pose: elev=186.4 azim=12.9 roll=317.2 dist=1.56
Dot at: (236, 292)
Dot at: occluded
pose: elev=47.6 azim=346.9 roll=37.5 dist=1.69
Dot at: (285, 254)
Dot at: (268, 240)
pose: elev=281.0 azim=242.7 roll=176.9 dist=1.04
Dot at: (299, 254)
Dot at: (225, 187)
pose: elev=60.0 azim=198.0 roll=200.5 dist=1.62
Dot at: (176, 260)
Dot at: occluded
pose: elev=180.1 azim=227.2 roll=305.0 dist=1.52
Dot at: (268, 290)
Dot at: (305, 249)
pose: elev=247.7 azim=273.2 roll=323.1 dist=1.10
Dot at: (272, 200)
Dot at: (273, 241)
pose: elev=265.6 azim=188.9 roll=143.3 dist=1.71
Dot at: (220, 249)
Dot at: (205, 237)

────────────────────────────────────────

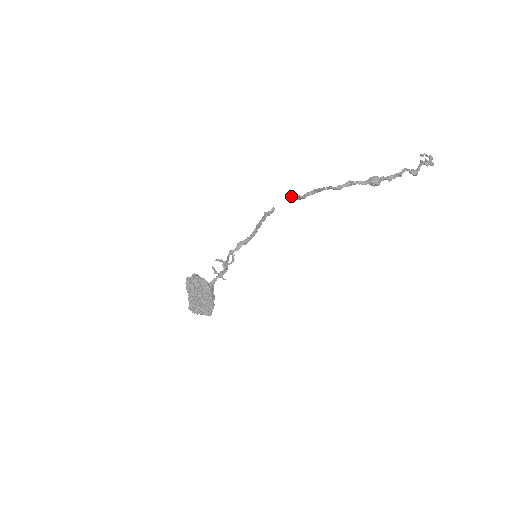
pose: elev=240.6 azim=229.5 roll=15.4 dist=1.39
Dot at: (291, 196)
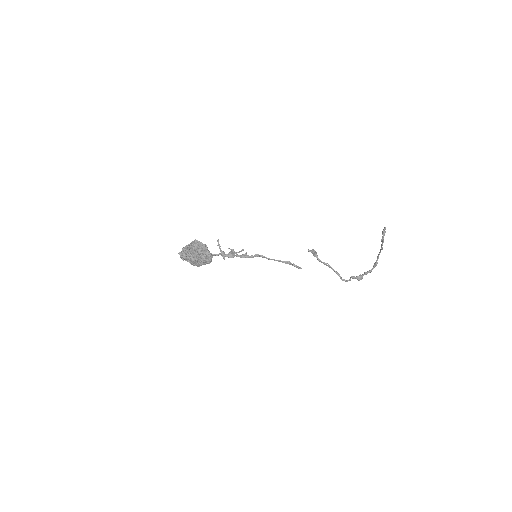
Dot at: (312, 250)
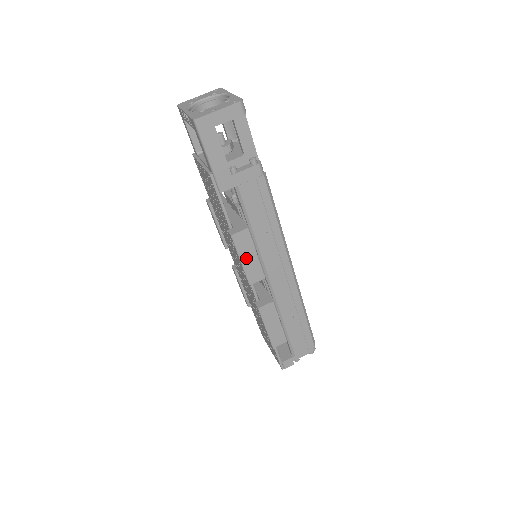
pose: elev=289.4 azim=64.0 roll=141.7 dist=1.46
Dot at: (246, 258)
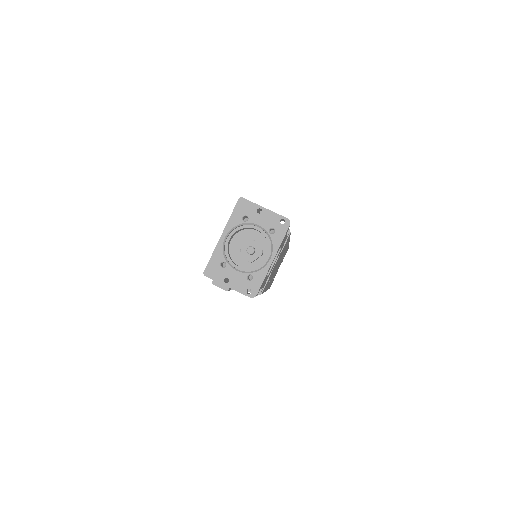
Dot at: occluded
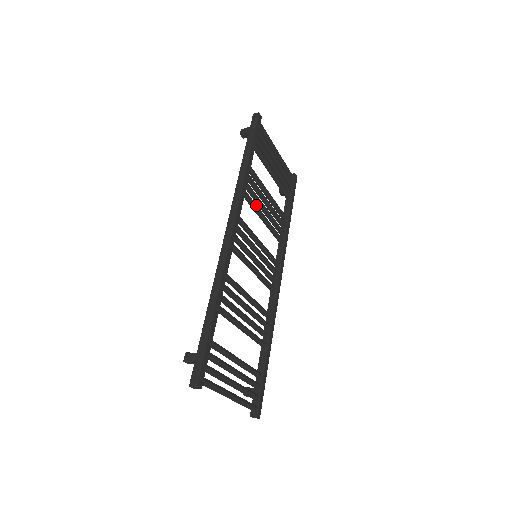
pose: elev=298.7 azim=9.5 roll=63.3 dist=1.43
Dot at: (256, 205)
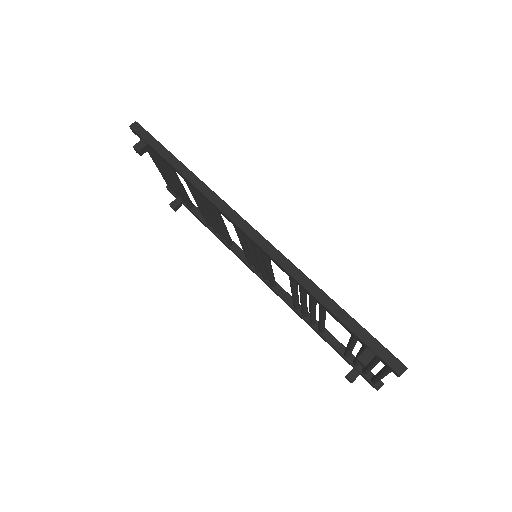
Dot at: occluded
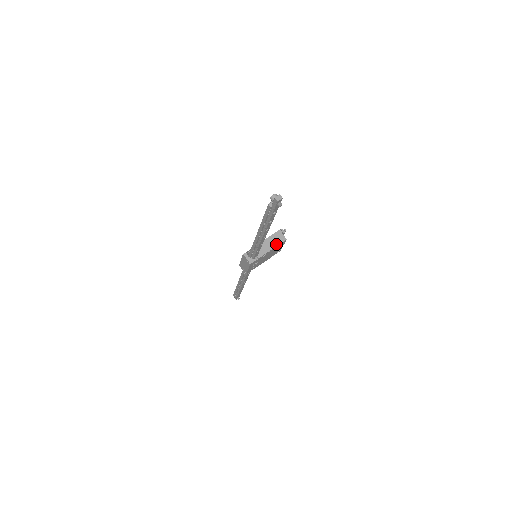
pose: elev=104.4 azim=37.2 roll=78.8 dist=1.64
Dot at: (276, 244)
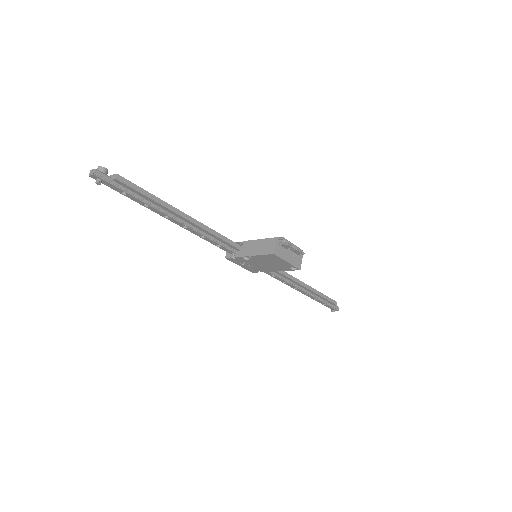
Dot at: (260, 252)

────────────────────────────────────────

### Task details:
Copy these rows word for word, beginning at the line that contains "pose: elev=247.7 azim=273.2" and stopping after the line that contains "Dot at: (273, 241)".

### Response:
pose: elev=247.7 azim=273.2 roll=323.1 dist=1.10
Dot at: (272, 200)
Dot at: (273, 241)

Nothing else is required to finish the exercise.